Tech giants will be under the spotlight with Apple, Microsoft and Amazon among the names to be reporting results on Wednesday and Thursday. Those big tech firms contributed to a large chunk of the S&P 500 rally in 2019 with Apple rising 86%, Microsoft 55% and Amazon 23% last year. For these companies to sustain their upside momentum, we need to see not just earnings surprise to the upside, but upcoming quarters projections as well.
Exxon Mobil, Chevron, Facebook, Tesla, Pfizer, General Electric, Boeing, Caterpillar, and United Technologies are among the big firms reporting this week.
Central Banks Meetings
The Federal Reserve and Bank of England will be holding their first meetings of 2020. The Fed is widely expected to remain on hold when delivering its statement on Wednesday. We also anticipate very little changes to their economic projections. With a robust labour market and moderate inflation, we don’t expect to see any amendments to monetary policy in the near term. Market participants still need to know how long the Fed will remain on the sidelines, but the only answer they’re likely to receive is “we are data-dependent.”
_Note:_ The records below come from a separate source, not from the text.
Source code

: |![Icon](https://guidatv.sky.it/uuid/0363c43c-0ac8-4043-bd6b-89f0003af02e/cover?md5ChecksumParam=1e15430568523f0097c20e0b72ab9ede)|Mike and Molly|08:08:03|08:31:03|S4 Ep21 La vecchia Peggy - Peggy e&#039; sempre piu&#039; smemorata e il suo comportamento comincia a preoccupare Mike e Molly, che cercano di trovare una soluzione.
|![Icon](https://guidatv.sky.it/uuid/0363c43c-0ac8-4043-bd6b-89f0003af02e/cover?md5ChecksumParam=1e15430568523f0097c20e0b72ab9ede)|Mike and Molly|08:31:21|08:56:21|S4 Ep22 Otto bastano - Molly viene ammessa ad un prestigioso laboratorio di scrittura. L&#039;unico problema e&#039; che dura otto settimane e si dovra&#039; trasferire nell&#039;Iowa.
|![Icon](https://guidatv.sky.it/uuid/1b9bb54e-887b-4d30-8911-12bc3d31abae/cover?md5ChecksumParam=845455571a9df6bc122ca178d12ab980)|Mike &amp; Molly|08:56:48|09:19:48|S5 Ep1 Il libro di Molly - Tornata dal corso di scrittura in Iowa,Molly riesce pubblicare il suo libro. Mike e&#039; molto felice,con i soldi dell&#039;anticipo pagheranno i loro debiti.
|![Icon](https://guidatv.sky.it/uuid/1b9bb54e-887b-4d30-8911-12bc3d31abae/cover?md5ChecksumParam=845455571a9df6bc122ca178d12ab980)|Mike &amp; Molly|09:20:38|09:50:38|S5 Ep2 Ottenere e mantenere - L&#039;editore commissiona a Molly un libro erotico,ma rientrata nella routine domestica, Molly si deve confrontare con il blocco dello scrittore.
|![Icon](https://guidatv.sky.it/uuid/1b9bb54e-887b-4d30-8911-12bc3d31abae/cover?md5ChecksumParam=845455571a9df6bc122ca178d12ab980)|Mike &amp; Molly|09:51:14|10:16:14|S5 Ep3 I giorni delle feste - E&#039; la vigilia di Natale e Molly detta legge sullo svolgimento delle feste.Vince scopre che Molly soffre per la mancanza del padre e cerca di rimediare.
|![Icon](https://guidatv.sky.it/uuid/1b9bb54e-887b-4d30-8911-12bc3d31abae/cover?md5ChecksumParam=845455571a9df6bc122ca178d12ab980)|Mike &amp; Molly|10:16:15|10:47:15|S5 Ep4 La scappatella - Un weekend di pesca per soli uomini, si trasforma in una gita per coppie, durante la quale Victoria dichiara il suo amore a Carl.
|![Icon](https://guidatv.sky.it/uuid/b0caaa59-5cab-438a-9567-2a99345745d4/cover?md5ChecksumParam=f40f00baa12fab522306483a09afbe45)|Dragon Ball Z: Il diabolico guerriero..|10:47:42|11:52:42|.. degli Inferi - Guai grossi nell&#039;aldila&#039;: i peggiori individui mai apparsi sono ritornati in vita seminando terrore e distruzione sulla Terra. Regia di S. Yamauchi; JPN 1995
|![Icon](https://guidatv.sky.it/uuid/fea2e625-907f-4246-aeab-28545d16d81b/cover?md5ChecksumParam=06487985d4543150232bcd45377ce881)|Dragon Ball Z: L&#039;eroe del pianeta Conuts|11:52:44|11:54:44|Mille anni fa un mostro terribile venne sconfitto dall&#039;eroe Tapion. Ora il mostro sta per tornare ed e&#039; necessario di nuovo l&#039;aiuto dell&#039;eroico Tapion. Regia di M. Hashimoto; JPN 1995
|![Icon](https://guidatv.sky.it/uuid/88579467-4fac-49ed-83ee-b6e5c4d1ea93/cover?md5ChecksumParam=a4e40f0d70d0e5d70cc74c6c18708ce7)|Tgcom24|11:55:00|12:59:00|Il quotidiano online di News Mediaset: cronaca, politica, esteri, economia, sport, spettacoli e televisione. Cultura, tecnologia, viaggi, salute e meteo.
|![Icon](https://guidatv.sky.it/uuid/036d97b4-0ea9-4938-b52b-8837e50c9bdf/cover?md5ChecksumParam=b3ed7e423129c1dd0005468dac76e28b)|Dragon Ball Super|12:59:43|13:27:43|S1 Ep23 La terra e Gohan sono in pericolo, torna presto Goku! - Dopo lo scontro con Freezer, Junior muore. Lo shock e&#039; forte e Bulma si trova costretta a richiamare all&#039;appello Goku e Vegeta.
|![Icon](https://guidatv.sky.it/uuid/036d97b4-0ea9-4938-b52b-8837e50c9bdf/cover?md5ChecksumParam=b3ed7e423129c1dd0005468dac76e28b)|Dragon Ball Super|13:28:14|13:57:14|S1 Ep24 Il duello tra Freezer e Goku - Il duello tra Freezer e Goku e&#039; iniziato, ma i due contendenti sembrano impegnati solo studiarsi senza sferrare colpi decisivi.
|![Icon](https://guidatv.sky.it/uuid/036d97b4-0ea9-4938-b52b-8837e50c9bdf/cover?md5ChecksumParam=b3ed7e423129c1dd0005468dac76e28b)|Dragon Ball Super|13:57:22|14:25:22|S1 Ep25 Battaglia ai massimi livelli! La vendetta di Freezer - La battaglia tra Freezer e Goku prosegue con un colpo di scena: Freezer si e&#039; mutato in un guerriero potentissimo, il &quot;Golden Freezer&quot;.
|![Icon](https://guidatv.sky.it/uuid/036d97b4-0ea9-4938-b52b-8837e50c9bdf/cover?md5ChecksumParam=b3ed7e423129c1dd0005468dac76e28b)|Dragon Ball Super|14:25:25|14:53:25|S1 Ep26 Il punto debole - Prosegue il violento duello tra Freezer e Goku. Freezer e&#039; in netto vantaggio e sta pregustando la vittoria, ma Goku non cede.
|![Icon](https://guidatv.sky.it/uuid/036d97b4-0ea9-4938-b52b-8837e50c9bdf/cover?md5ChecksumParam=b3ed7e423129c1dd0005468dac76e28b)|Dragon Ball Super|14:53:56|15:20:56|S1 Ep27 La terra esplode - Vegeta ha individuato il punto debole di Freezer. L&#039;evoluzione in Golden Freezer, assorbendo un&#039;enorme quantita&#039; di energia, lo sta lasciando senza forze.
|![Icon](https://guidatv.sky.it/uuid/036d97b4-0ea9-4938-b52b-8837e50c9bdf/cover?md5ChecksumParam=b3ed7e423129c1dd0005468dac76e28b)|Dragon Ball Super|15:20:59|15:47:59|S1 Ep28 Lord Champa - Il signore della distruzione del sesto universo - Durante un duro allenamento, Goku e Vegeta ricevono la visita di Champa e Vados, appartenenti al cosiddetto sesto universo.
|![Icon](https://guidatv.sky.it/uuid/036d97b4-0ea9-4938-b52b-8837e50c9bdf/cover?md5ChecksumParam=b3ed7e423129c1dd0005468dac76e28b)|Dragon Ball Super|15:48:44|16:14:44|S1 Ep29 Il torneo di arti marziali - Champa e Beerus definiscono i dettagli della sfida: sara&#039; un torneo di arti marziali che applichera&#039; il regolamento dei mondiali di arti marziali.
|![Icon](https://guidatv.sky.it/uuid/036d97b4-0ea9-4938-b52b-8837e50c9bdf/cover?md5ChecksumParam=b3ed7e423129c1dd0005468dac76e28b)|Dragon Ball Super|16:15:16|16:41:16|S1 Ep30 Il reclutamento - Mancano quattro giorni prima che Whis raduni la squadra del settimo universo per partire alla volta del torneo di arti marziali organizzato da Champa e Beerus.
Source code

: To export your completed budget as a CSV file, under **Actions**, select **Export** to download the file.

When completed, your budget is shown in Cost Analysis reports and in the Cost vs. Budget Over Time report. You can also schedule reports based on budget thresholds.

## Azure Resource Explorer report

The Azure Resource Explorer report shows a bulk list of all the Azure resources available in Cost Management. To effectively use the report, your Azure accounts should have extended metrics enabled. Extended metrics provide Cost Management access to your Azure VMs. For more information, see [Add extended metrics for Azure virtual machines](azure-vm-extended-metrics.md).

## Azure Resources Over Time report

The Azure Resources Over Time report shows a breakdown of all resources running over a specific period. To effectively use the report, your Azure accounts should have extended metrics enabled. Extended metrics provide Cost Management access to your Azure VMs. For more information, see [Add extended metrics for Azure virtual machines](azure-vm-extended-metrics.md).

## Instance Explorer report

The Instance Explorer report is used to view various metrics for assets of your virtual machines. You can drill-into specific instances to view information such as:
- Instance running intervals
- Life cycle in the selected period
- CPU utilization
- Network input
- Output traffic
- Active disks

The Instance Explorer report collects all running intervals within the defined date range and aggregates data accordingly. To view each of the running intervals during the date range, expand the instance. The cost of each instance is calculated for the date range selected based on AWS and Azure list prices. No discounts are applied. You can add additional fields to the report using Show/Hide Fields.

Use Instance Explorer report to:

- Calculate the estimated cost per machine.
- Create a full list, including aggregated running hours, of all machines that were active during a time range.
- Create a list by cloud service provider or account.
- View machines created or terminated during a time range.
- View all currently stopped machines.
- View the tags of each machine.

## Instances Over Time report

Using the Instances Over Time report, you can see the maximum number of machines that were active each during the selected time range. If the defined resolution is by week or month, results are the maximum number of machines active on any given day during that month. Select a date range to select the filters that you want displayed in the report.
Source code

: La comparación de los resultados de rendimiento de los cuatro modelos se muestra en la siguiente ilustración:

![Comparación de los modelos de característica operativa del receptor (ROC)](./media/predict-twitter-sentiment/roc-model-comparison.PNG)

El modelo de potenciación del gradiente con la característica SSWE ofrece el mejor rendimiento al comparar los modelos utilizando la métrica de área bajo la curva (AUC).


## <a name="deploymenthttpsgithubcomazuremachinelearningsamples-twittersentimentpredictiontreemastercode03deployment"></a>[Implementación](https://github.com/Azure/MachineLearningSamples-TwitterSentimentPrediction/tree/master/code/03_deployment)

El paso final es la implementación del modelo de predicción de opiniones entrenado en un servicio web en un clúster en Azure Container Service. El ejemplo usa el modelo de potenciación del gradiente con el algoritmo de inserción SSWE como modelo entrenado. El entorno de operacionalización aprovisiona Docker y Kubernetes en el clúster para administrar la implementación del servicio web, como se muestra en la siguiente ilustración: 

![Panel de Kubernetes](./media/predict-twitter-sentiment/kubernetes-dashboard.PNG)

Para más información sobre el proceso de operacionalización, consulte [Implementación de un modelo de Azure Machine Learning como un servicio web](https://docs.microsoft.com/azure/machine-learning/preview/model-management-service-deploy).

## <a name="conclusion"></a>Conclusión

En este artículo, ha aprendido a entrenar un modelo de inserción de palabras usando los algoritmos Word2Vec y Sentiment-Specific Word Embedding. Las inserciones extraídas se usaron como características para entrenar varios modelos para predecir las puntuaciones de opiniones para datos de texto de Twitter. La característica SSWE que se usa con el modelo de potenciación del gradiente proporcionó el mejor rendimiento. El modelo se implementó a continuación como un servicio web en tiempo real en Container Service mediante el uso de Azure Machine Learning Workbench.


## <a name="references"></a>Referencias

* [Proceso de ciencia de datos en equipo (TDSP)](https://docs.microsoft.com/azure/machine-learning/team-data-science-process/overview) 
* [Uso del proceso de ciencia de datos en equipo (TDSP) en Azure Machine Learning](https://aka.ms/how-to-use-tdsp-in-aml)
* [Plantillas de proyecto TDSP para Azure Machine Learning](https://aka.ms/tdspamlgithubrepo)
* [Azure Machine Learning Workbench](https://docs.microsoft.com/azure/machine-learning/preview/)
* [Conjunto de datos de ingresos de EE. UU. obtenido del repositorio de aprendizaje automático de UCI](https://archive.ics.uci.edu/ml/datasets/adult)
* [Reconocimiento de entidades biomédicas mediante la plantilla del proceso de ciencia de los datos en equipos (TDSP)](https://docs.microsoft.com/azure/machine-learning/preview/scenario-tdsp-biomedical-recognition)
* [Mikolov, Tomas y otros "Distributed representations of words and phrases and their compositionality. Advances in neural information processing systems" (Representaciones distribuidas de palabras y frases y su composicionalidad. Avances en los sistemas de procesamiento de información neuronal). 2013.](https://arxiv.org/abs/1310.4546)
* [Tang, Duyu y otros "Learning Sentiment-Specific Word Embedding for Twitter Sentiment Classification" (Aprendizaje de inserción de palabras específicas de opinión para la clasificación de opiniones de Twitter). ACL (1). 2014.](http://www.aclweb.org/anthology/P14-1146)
However, the BoE’s rate decision is likely to be much more interesting with markets split 50/50 on whether we’ll see a rate cut on Thursday. MPC members have been talking up the case for lower rates so far this year, but the positive PMI releases last week will likely lead to more of a wait-and-see approach. Whatever the outcome from the meeting, expect to see volatility in the Pound.